Come si spiegano le sue recenti modeste prestazioni? Principalmente, la risposta è: una politica monetaria e della finanza pubblica negativa. La Danimarca non ha adottato l’euro, ma gestisce la sua valuta come se l’avesse fatto, la qualcosa comporta che ha condiviso le conseguenze degli errori monetari, come quello del rialzo del tassi da parte della Banca Centrale Europea nel 2011. E mentre il paese non ha fronteggiato una spinta del mercato ad abbattere la spesa pubblica [2] – la Danimarca può indebitarsi ad un tasso di interesse di lungo termine dello 0,84 per cento – ha comunque fatto propria una politica di austerità della finanza pubblica.
Il risultato è uno stridente contrasto con la vicina Svezia, che non segue l’euro come un’ombra (sebbene abbia fatto alcuni errori per suo conto) , non ha messo in atto una grande austerità ed ha visto il PIL reale crescere mentre quello della Danimarca è caduto.
Ma gli errori monetari e finanziari della Danimarca non ci dicono niente sulla sostenibilità di un forte stato assistenziale. Di fatto, le persone che denunciano cose come l’assistenza sanitaria universalistica e i sussidi all’assistenza ai bambini tendono anche ad essere le persone che chiedono tagli di interesse più alti e tagli alla spesa pubblica in una economia depressa (ricordate tutto il gran parlare sul “togliere valore” al dollaro?). Ovvero, i conservatori statunitensi effettivamente approvano alcune politiche danesi – ma solo quelle che si sono dimostrate seriamente sbagliate.
Dunque sì, possiamo imparare molto dalla Danimarca, sia dai suoi successi che dai suoi sbagli.
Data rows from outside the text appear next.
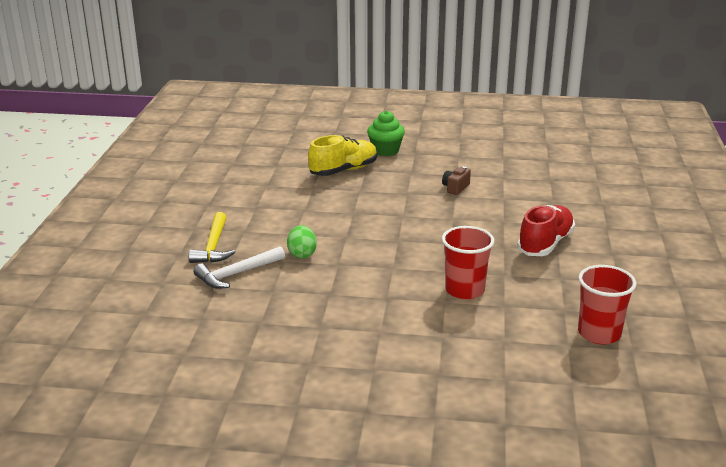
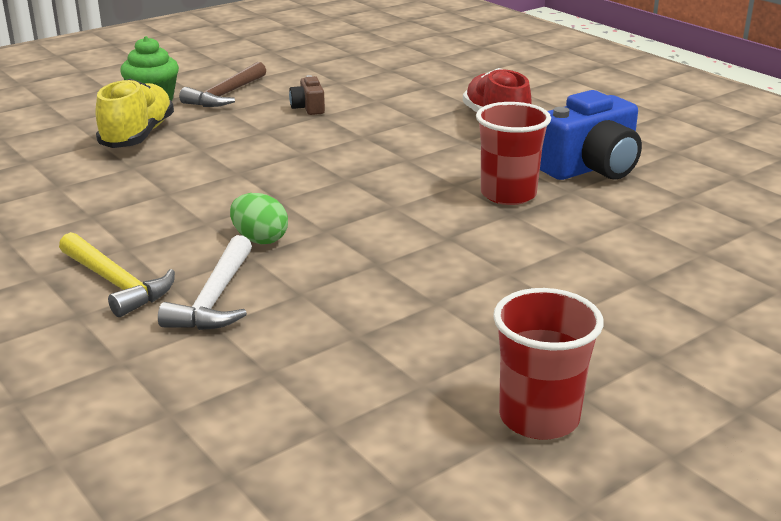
camera: 45 degrees left, 0 degrees up
red cup [578,265,636,344] -> red cup moved to [493,288,604,440]
none -> brown hammer [179,62,266,107]
none -> blue camera [540,90,642,180]

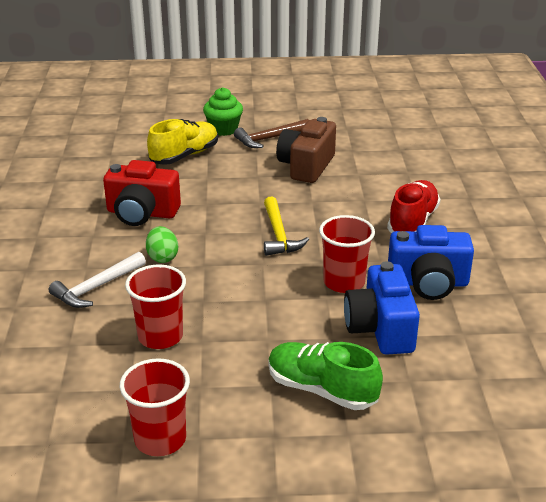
camera: 35 degrees right, 5 degrees up
yellow hammer [59,232,175,317] -> yellow hammer moved to [264,197,309,256]
brown camera [289,75,325,115] -> brown camera [276,117,336,183], size x2.10
none -> red camera [103,160,181,226]
none -> red cup [125,264,186,349]
none -> green shoe [268,342,383,410]
none -> blue camera [344,261,420,355]

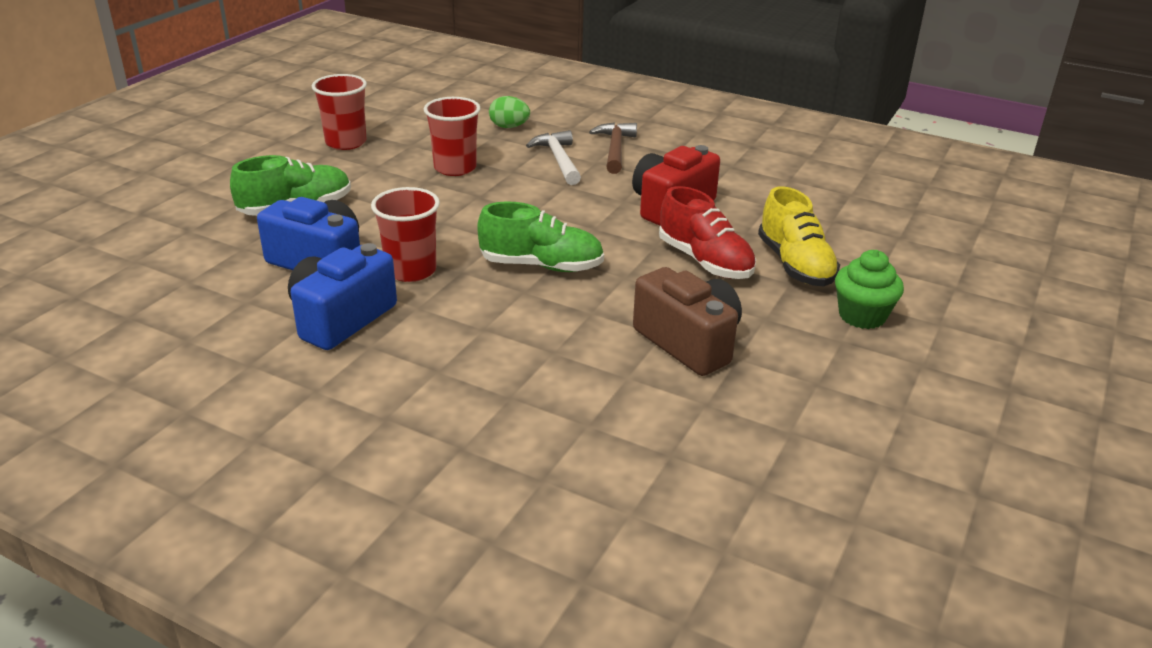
camera: 120 degrees right, 0 degrees up
green egg [146,226,178,263] -> green egg moved to [489,96,530,128]
brown hammer [234,119,309,148] -> brown hammer moved to [589,122,637,174]
yellow hammer [264,197,309,256] -> green shoe [477,201,604,272]
red shoe [387,180,441,233] -> red shoe moved to [659,186,756,279]

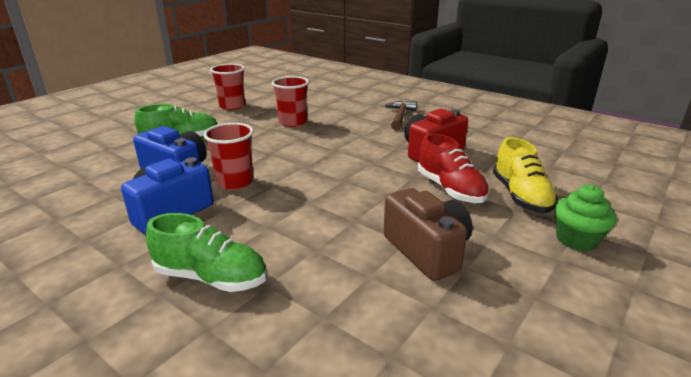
camera: 10 degrees right, 5 degrees down
green shoe [477,201,604,272] -> green shoe moved to [146,213,267,292]
green egg [489,96,530,128] -> none
white hammer [526,130,581,185] -> none

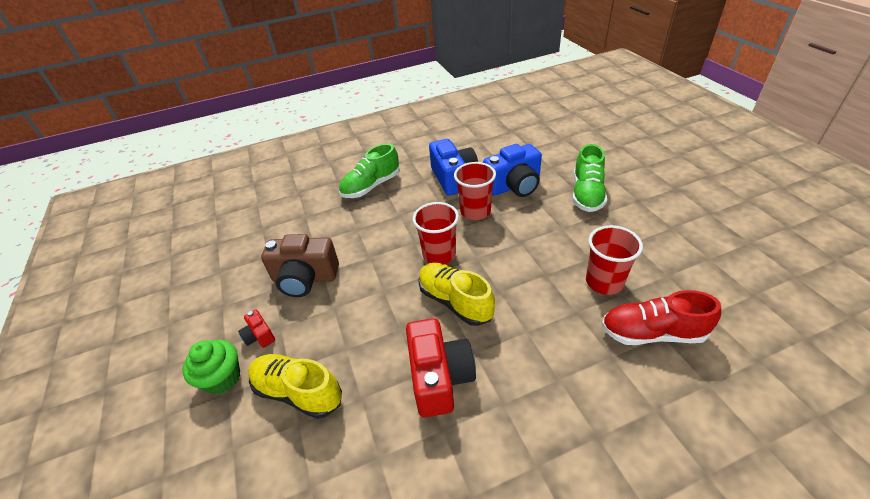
camera: 125 degrees right, 15 degrees up
red cup [210,64,245,110] -> red cup moved to [413,202,459,264]
brown hammer [385,101,417,131] -> none
red shoe [418,133,489,203] -> red shoe moved to [601,290,721,345]
none -> red camera [238,309,275,348]
none -> yellow shoe [418,263,495,326]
E fatemi dire che è stato sia un piacere che un conforto ascoltare persone che potrebbero diventare presidente, parlare seriamente di quello che possiamo apprendere dall’esperienza di altri paesi, anziché solo scandire lo slogan: “U.S.A.! U.S.A.! U.S.A!”
[1] La serie di film australiani (“Mad Max Interceptor” e “Mad Max: fury road”) che descrivono un paese da incubo, ormai agli sgoccioli come risorse energetiche e in preda a bande di psicotici, per quanto ancora abitato da piccole comunità di gente pacifica, con poche forze di polizia che pattugliano le strade.
[2] Ovvero, non ha avuto il fenomeno dell’impennarsi dello ‘spread’ che hanno avuto i paesi dell’Europa meridionale.